Lastly, we did group work on what we would do to convince the prisoners to come out of the cave.  This ended in possibly the only slightly relevant piece to actual teaching, reflecting on teaching methods... Of course, the professor neglected to make this point with an emphasis on reality and it was completed through IN-CLASS writing... in a graduate course...

Subject: Highlights from SOE

January 29, 2009:

Part II of Trials in the School of Education:


After an hour of powerpoint copying and weird drawings of people with big heads and little bodies, people with big bodies but little heads and little legs, and people with little heads, little bodies and big legs... I asked the question, "What exactly does this have to do with the social foundations of Western education?"  To which, I received laughter from the class and... the professor.  "That's a good question."  Then we moved right on to equality of the sexes in The Republic - a two-bullet slide.

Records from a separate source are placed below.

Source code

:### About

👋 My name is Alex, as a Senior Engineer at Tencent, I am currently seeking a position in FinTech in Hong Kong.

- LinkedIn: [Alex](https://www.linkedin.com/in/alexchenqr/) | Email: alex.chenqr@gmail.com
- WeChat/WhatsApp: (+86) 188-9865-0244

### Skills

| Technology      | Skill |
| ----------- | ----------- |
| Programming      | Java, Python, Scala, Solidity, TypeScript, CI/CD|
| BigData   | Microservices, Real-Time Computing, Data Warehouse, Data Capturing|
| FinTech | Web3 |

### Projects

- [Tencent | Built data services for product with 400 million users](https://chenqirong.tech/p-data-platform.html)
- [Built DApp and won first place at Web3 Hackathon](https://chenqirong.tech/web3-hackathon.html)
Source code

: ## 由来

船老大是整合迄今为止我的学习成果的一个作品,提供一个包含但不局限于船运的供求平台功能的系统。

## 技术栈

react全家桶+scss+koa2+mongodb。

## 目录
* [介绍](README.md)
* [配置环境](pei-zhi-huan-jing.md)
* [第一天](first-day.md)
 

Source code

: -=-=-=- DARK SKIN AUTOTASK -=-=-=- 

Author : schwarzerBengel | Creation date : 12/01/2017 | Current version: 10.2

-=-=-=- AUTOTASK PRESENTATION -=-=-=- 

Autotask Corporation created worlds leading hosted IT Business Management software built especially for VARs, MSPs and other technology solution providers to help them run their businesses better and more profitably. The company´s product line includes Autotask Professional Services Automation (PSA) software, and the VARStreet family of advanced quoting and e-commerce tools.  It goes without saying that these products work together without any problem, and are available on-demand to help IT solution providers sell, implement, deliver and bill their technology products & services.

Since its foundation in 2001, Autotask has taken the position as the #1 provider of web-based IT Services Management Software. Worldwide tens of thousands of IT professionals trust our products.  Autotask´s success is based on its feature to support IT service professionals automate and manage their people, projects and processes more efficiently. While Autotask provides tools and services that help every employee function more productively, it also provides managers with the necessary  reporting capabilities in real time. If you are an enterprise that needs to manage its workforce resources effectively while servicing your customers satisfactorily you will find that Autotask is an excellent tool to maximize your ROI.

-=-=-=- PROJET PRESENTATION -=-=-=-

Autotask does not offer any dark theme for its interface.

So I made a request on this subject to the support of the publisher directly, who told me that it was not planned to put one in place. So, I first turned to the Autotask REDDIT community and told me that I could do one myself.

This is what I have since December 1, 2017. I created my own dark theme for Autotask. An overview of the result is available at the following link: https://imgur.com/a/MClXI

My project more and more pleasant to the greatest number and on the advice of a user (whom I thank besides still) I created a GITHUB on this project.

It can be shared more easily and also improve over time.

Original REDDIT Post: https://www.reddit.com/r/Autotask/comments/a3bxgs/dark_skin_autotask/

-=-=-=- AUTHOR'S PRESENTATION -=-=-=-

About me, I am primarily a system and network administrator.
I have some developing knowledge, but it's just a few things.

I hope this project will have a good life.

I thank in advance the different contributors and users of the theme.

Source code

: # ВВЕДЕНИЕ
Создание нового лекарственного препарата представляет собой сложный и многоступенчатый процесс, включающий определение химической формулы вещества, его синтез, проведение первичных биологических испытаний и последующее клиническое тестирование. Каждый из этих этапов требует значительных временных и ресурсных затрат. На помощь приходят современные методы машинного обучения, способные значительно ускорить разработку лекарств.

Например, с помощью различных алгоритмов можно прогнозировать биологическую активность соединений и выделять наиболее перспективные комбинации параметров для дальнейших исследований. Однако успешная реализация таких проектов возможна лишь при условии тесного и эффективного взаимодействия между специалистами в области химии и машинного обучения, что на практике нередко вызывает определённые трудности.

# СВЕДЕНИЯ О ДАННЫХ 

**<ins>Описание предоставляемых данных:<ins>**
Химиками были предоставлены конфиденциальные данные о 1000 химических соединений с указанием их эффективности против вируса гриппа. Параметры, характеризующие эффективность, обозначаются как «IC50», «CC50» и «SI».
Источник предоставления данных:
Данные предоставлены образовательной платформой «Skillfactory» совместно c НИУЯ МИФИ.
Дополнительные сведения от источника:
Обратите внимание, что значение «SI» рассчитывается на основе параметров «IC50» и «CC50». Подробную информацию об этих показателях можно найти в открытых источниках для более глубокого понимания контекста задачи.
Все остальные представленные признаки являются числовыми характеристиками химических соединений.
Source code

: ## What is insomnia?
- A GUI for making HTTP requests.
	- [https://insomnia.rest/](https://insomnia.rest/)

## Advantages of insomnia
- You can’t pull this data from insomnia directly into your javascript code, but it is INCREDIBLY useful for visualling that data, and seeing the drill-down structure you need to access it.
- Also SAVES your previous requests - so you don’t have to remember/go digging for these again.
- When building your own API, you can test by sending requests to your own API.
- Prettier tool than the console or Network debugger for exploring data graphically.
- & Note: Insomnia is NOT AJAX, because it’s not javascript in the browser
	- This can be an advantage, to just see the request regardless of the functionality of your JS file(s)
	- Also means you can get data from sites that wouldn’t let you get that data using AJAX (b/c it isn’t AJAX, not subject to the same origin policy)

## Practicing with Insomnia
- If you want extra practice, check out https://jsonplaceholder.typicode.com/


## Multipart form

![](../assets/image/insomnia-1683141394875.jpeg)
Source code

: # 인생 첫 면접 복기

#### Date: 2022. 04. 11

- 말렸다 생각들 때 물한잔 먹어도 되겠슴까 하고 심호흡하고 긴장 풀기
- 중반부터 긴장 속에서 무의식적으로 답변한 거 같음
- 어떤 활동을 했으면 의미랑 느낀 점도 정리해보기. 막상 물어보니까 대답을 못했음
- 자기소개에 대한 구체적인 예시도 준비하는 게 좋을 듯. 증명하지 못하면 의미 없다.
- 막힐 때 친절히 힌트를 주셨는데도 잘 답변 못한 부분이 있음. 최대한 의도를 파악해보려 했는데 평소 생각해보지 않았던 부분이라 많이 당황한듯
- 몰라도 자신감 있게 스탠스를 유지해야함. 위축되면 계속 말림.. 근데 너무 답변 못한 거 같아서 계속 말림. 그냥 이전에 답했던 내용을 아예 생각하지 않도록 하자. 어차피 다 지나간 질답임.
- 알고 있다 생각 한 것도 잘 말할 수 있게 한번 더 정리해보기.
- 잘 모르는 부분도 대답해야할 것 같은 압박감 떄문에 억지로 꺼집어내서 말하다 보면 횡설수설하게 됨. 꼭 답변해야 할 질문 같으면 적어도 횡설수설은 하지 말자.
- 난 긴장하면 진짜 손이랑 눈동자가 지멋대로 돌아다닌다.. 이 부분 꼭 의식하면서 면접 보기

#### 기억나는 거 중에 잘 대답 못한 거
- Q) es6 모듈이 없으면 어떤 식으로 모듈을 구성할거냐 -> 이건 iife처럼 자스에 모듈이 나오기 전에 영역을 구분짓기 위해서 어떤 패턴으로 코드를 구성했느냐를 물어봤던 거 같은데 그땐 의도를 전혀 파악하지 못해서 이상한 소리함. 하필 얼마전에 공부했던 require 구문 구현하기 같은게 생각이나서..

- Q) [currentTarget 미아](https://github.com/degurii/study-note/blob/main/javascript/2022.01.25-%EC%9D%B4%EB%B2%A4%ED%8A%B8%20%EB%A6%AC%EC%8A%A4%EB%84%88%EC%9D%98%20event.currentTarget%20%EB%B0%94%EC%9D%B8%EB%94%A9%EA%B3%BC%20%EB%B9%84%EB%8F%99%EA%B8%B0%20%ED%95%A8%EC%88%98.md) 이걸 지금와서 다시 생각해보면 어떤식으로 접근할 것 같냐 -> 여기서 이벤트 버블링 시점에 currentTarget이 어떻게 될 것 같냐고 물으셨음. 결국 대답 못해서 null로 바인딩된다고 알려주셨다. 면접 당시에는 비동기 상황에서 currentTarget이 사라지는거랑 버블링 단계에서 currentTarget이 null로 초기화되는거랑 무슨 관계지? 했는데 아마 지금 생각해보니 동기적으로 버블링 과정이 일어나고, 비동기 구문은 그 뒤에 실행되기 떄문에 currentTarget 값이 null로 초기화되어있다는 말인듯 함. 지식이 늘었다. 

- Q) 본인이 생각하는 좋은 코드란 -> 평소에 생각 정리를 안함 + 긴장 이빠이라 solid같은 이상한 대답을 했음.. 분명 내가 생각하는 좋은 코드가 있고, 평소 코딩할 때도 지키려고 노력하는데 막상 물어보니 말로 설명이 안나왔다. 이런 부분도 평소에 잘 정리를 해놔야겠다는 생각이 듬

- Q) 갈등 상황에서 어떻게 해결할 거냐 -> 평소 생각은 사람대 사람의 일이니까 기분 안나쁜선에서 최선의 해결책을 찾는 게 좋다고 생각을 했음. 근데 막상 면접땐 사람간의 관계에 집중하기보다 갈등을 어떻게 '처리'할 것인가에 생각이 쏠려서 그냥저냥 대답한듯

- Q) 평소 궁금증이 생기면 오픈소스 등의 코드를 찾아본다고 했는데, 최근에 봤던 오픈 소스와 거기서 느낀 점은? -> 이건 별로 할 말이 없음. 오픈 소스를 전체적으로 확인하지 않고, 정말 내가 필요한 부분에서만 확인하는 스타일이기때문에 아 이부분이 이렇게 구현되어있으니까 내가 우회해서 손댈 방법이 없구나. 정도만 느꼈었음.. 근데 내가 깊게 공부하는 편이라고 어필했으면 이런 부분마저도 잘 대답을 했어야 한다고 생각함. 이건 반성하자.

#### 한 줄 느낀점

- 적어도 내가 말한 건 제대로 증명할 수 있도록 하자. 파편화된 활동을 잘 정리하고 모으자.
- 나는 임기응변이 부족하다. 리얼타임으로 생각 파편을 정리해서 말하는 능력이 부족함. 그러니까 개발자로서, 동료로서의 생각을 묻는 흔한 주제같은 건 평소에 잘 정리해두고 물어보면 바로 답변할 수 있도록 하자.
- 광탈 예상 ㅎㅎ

Tuesday's lecture, in the Psychology of Adolescents, on peer-groups ushered in a very informative discussion/group therapy session.  The students actively participated in the professor's self-professed concern over having dinner with an old friend from elementary school and their lack of common interests after all these years.  Actively participated, including, but not limited to: encouragement, possible conversation topics, personal experience stories, best friend stories, and the suggestion of having a conversation like any adult might.  


The in-class writing assignment: What clique did you belong to in High School?  And should schools break cliques up?

Subject: Highlights from SOE

January 22, 2009

The first installment of graduate-level teacher training in the School of Education:


Top quote of week 1: from a student who is already teaching in Brooklyn and in her second to last semester at Post, "I only have to take one more class... you know, the one with all the writing?"  To which the group answered unenthusiastically, "Oh right..."


First writing assignment (in-class for twenty minutes) for the Psychology of the Adolescent Student: "Describe a teenager to an alien."


For the second meeting of Social Foundations of Education: I spent an hour and a half watching a class of 30 copy down the professor's notes on the reading she assigned for this week (a whole 80 pages in large type).  Nothing included in those notes was profound or anything other than what should have already been in their notes from the reading.  


She noted Jesus and Socrates as the greatest educators in Western culture, and repeated the Jesus part four times.  She also somehow managed to mention "Lamborghini" at least six times (I wasn't counting at first, so it could have been more).